I was just curious about something and would like to hear other people's (better-informed) opinions on the subject. What are the most popular fields of interest for those applying to PhD programs in English these days? I read somewhere (I forget where exactly, but it was a reliable source) that about half of all people apply with a focus on modernism/20th c. literature, but does anyone know the stats for other periods/genres? For example, is the other half of applicants distributed evenly across other specializations, or are there other particularly popular fields pre-1900? Or certain schools of theory/criticism?

I apologize if this is all common knowledge and I just sound silly--I don't have many intellectual/literary friends these days (post-college), so I'm out of the loop!

Posted

Well, I realize you're mixing theoretical fields and time periods here, but it seems to me that the vast majority of female grad students in my department work on feminist rhetoric or theory. Other than that, there seem to be quite a few rhet and tech folks, and post-colonialists.

Are you trying to avoid the fields for which departments get flooded with applications, or do you have grand hopes of finding the "hot" field to help you get in? I would not chase trends at this point in your career. Do what you love.

Posted

Hi there,

I am interested in "spanking", "black leather", and single latin females 20-30... oops, wrong forum, sorry about that.

Seriously now, I am applying to Romance studies and Spanish literature and I am interested in a very specific literary topic: the application of Vladimir Propp's model to modern south american short stories.
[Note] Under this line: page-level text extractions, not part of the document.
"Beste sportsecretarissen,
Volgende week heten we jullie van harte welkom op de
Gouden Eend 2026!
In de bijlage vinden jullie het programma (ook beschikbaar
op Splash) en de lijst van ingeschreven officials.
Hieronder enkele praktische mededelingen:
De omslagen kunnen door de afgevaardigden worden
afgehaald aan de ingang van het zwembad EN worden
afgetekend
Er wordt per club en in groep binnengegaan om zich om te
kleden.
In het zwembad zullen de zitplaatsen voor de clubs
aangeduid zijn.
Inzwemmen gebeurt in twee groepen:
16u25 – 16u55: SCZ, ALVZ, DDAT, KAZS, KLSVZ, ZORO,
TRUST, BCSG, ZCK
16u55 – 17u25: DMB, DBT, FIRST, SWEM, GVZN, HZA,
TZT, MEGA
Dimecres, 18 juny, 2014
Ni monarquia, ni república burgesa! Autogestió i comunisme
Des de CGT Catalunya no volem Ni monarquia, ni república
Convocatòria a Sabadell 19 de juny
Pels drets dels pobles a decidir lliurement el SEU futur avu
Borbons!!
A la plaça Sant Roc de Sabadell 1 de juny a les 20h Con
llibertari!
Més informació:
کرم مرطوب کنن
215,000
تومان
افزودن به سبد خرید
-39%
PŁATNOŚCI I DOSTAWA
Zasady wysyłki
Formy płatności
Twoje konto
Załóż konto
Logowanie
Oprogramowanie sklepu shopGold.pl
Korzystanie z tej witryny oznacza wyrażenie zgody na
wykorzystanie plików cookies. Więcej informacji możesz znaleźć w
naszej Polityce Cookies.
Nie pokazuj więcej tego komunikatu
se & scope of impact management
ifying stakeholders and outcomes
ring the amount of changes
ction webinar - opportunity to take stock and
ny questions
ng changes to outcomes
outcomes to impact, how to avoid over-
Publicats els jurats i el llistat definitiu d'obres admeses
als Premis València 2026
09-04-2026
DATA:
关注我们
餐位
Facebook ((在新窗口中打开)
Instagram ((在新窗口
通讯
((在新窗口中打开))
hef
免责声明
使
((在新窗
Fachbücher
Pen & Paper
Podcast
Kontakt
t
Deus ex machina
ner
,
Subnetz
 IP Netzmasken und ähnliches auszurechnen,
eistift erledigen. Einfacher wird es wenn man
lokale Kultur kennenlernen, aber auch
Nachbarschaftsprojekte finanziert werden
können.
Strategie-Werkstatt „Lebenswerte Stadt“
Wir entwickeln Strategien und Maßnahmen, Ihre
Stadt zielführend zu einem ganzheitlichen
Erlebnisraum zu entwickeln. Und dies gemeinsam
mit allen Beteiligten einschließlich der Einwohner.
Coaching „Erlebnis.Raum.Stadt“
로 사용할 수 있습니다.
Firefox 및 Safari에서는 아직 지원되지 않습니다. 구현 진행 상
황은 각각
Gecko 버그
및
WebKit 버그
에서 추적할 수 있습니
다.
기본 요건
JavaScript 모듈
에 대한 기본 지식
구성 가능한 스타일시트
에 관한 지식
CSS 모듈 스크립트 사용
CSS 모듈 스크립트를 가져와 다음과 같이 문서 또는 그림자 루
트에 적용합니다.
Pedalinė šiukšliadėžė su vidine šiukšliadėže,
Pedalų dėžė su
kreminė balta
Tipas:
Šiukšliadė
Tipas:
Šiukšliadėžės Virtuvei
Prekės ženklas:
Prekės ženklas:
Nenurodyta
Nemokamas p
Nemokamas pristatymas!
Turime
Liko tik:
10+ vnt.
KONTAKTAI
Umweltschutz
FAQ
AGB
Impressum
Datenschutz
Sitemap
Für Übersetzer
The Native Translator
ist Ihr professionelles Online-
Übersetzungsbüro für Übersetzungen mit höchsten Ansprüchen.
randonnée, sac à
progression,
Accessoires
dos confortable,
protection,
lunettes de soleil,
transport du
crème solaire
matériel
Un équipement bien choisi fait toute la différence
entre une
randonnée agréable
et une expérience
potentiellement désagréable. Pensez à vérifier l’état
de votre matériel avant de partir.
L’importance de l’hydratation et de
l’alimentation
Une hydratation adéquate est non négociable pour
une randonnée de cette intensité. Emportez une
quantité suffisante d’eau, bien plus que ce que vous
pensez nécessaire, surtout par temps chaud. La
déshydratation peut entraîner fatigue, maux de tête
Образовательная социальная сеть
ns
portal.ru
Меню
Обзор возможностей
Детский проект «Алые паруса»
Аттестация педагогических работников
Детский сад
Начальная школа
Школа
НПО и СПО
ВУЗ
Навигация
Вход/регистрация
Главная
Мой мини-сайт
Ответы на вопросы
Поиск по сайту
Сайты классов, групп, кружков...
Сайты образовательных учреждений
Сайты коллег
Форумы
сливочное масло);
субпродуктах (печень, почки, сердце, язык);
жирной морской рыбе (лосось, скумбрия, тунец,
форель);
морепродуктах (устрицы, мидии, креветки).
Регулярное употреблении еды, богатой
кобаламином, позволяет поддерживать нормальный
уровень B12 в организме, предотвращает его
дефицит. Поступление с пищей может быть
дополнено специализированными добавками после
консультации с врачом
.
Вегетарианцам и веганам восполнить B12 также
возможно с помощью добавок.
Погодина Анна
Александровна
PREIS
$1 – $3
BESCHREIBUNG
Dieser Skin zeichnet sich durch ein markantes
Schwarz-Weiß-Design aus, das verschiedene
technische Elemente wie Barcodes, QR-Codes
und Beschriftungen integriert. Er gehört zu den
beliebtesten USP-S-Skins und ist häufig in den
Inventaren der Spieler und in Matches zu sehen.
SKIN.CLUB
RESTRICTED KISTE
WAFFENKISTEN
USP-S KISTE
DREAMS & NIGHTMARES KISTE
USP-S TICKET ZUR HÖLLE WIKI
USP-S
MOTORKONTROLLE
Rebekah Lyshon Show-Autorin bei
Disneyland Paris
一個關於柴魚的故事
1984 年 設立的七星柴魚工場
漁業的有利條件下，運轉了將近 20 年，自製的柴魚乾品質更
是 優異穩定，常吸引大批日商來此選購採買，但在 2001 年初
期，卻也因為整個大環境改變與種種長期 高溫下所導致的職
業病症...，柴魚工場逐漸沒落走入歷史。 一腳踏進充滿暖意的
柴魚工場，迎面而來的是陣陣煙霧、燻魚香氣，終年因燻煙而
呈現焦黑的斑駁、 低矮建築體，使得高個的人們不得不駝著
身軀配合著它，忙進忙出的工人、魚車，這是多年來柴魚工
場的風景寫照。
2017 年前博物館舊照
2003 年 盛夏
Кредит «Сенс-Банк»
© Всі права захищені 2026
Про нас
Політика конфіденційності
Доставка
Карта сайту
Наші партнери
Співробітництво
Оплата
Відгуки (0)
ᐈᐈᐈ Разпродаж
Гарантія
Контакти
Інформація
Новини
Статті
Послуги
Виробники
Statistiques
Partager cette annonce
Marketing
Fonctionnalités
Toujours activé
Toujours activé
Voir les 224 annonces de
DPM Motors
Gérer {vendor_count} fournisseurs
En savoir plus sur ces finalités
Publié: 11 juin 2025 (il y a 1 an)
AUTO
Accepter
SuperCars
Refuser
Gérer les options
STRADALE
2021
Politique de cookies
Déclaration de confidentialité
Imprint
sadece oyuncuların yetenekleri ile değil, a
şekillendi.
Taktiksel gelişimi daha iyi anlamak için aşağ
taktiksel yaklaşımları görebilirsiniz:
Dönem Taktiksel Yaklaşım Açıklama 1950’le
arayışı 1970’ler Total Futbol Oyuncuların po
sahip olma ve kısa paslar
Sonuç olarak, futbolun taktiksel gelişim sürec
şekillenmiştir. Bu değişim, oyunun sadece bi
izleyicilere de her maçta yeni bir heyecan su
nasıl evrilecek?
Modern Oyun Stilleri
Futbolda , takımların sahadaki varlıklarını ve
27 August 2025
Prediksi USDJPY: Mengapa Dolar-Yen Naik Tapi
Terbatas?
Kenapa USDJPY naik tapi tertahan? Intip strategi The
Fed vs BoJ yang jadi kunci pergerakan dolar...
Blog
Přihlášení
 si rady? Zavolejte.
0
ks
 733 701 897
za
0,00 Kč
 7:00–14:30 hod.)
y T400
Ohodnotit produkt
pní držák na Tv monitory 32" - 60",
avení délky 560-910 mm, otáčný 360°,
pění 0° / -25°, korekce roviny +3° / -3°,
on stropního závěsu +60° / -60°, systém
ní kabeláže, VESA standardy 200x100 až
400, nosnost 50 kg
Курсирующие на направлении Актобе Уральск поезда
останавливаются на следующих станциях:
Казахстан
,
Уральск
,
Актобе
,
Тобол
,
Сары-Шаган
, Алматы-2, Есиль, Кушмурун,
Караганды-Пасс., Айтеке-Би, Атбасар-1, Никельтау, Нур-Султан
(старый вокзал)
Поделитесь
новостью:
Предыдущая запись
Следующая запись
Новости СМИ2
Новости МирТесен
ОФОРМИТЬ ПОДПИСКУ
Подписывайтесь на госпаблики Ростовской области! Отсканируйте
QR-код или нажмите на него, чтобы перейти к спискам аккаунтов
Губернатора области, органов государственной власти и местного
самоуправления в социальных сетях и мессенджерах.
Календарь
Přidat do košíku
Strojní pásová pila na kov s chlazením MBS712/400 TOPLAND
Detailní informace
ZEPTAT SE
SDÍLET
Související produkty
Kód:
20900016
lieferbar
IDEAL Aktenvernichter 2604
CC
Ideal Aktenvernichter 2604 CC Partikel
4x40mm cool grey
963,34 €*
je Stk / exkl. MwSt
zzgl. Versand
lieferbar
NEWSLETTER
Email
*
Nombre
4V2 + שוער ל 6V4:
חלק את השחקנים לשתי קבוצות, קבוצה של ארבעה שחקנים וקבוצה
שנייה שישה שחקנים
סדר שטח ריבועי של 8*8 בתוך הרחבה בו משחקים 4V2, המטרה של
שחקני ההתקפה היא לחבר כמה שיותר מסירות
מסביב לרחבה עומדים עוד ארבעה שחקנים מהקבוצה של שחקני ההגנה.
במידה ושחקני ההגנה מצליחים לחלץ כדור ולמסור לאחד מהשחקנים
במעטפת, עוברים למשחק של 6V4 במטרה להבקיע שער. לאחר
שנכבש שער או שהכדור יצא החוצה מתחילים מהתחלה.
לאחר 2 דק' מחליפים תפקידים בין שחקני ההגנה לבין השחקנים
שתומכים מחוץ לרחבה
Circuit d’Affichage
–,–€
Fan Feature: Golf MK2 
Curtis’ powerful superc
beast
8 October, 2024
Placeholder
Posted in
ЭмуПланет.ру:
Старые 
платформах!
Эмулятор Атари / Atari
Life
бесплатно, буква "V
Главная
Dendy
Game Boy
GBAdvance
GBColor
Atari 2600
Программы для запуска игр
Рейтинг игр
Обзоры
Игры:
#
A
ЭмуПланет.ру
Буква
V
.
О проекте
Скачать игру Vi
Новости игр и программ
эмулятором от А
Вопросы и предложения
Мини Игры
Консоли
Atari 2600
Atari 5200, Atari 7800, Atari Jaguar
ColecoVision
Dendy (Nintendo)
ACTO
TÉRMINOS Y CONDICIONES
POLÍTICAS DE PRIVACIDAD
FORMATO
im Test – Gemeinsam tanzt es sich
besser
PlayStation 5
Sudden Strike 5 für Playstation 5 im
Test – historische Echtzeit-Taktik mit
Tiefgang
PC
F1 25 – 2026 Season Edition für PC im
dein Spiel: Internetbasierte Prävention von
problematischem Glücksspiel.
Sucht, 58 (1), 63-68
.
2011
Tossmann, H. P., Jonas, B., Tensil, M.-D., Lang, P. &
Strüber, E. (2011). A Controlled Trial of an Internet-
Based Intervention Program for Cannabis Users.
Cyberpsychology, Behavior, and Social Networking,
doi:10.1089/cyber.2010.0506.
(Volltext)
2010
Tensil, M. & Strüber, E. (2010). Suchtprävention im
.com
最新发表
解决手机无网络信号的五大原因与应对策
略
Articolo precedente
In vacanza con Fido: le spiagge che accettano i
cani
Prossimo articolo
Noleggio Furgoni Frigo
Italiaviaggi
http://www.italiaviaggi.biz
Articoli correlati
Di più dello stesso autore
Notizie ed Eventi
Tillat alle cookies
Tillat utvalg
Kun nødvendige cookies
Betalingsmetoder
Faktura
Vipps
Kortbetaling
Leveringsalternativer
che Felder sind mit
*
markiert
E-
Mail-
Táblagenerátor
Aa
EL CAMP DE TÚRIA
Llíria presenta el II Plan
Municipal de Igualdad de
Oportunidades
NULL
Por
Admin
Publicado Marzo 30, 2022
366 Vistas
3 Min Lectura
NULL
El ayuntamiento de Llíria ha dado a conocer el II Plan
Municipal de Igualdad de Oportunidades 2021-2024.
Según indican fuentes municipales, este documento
It goes something like this: Propp developped a system that helps analyzing the structure of faerie tales and folk tales; basically it synthesizes a story into something that looks like a short math equation. Modern literature doesn't work well with his model, and was never meant to do so because its narrative is too complex. But I found out that when you try to do so... and then you fail miserably... you actually discover a lot about the structure of the the story at hand. Is like trying to understand a human being by studying him as if it were a chimp.

Although I am really passionate about this subject, this "interst" might turn out to be as bizarre and out-of-place in an application form as the the "spanking" and "black leather" interests mentioned above. Anyway, good luck to all of you "applicants" out there and may we all be "accepted" and "well fund" by mid march.

  • 1 month later...
Posted

From my experience at a visit weekend last year (Hopkins), the 13 people admitted went around the room as follows:

1 Renaissance

2 Long 18th century

4-5 19th century

5-6 20th century

I don't know if that reflects the applicant pool, but that was the distribution in the admitted pool.